At Danspace, Emmanuel Eggermont, a talented young French dancer also in “Boléro Variations,” performed Hoghe’s 75 minute “L’Après-midi.” Hoghe bulked up Debussy’s prelude with Mahler lieder. Of course there was lieder. If it wasn’t going to be the Rückert or Kindertotenlieder, it was going to be Wagner and the Wesendonck lieder. Once again, Hoghe asked for a lot from us. There was no intermission, and no late seating. As the performance was about to start, one could see the Danspace staff shutting and barring the front doors with a huge beam. No one was fleeing this time.The erotic atmosphere of Nijinsky become homoerotic. There were no nymphs, just Hoghe moving about two glasses of milk in between minimalist solos for Eggermont. “L’Après-midi” connected more vividly to its source material than “Boléro Variations” and was more interesting for it. Eggermont didn’t move as much as he posed, but neither did Nijinsky’s Faun, and Eggermont can hold a stage. Several of the Faun’s iconic poses were referenced, including the famous orgasmic arch, but the references were subtle. The dance is billed as a solo, but it wasn’t; Hoghe’s presence was essential to it.
At first watching Hoghe, a dour little man, trot around two glasses of milk seemed enigmatic, then irksome. Why? Then one mulled over the possible symbolism of milk. Youth. Purity. Healthy bones. Looking at Hoghe’s spine pushed into a hump on his right shoulder, the resonance was there.
After a final, full, version of the prelude, Hoghe spilled some of the milk in four pools on the stage and then emptied the glasses in the front in one larger puddle. The cum reference was unexpected, but obvious. Hoghe dipped his fingers in a pool, and then wrote with it. Eggermont dipped in his. Just when you thought Hoghe should get it over with already and smear it on his face – he did. There was as much “Death in Venice” here as “Afternoon of a Faun.” Rather than shattering stereotypes of beauty, Hoghe played right into them – the unattainable youth and the older, unattractive, man who can only have him second hand.

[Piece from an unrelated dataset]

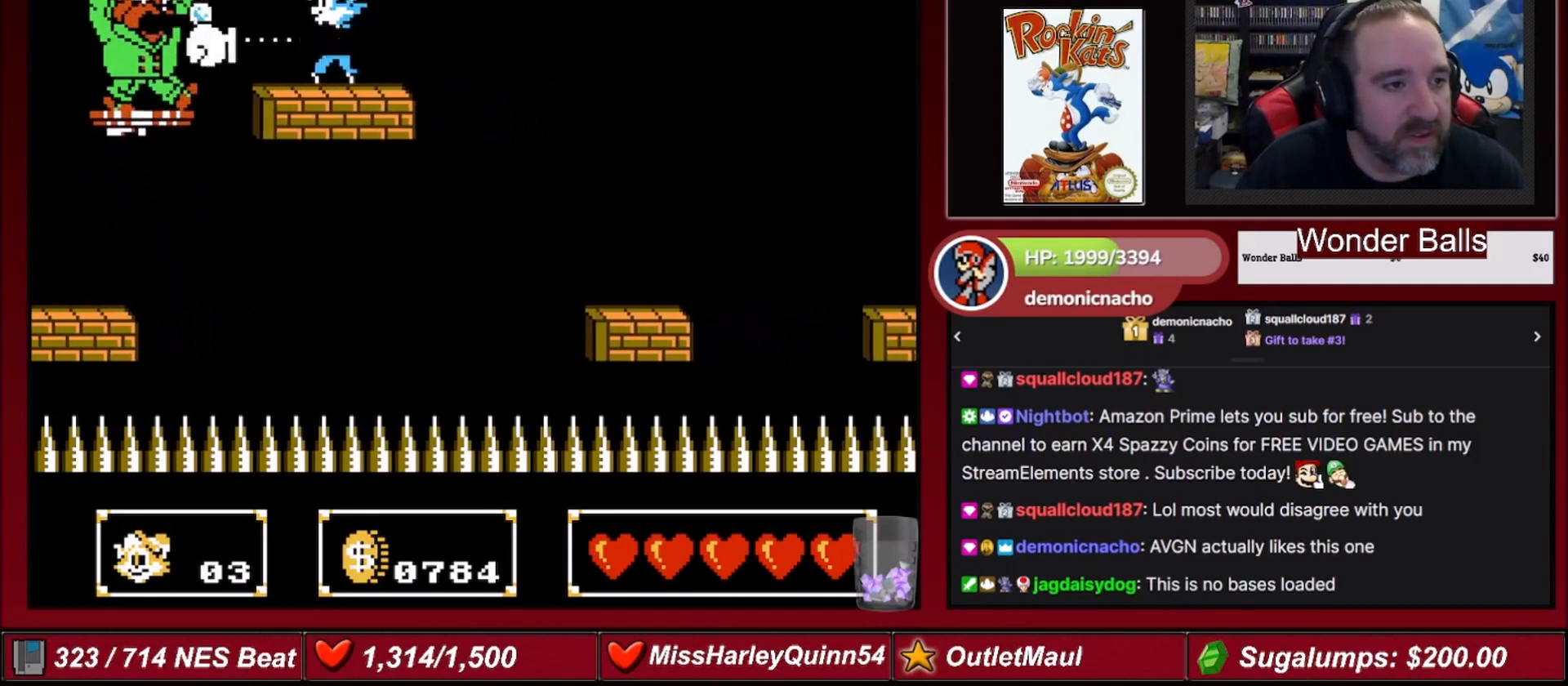
{"buttons": ["B", "DPAD_RIGHT"], "events": [[401, "B", "down"], [501, "DPAD_RIGHT", "down"]]}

Hoghe and Bausch both produce singular imagery that could stay with you for years, and both make you wait for it. Had you watched only the last quarter of either of Hoghe’s performances, you would have gotten the same effect, minus the agony. Maybe it’s daring theater, maybe it’s the choreographic school of Fuck You.
Hoghe’s aesthetic can be defended; so can finding it exasperating. Uptown, there were also Fauns and Boleros at Fall for Dance. Boston Ballet opened the festival with Nijinsky’s version of “Faun,” followed by Ohad Naharin’s “B/olero.” Naharin made his point, and made it well, in around ten minutes. So did Nijinsky. Hoghe is going to have to do more convincing to make me sit two hours to get to his.